Task brief: Your answer must be every line of the data that contains "install".

Input material:
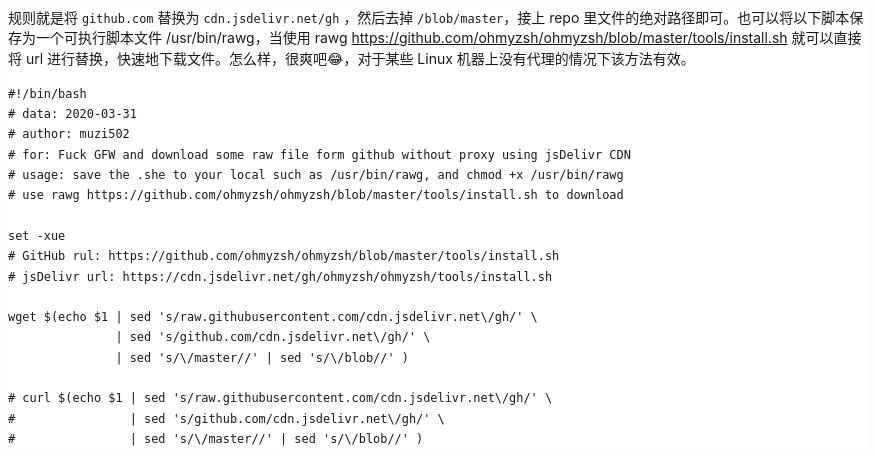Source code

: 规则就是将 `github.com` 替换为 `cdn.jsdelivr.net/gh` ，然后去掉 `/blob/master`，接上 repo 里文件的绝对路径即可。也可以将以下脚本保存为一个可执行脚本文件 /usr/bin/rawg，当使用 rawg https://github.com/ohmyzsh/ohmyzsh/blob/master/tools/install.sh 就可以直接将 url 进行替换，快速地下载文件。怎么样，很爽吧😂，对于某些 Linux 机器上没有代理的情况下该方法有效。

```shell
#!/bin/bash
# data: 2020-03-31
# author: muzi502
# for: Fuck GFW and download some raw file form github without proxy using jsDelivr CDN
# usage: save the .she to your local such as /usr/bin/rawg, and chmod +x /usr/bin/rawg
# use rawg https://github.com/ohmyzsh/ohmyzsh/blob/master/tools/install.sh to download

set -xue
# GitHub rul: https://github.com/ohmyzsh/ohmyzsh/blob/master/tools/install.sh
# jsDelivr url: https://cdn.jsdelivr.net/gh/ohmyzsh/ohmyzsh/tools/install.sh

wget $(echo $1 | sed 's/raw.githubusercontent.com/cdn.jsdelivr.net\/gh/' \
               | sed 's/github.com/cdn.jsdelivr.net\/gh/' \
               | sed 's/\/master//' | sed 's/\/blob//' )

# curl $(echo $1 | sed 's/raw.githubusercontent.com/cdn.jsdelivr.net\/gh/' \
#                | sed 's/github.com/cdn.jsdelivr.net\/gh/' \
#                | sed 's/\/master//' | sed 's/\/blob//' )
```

The answer:
: 规则就是将 `github.com` 替换为 `cdn.jsdelivr.net/gh` ，然后去掉 `/blob/master`，接上 repo 里文件的绝对路径即可。也可以将以下脚本保存为一个可执行脚本文件 /usr/bin/rawg，当使用 rawg https://github.com/ohmyzsh/ohmyzsh/blob/master/tools/install.sh 就可以直接将 url 进行替换，快速地下载文件。怎么样，很爽吧😂，对于某些 Linux 机器上没有代理的情况下该方法有效。
# use rawg https://github.com/ohmyzsh/ohmyzsh/blob/master/tools/install.sh to download
# GitHub rul: https://github.com/ohmyzsh/ohmyzsh/blob/master/tools/install.sh
# jsDelivr url: https://cdn.jsdelivr.net/gh/ohmyzsh/ohmyzsh/tools/install.sh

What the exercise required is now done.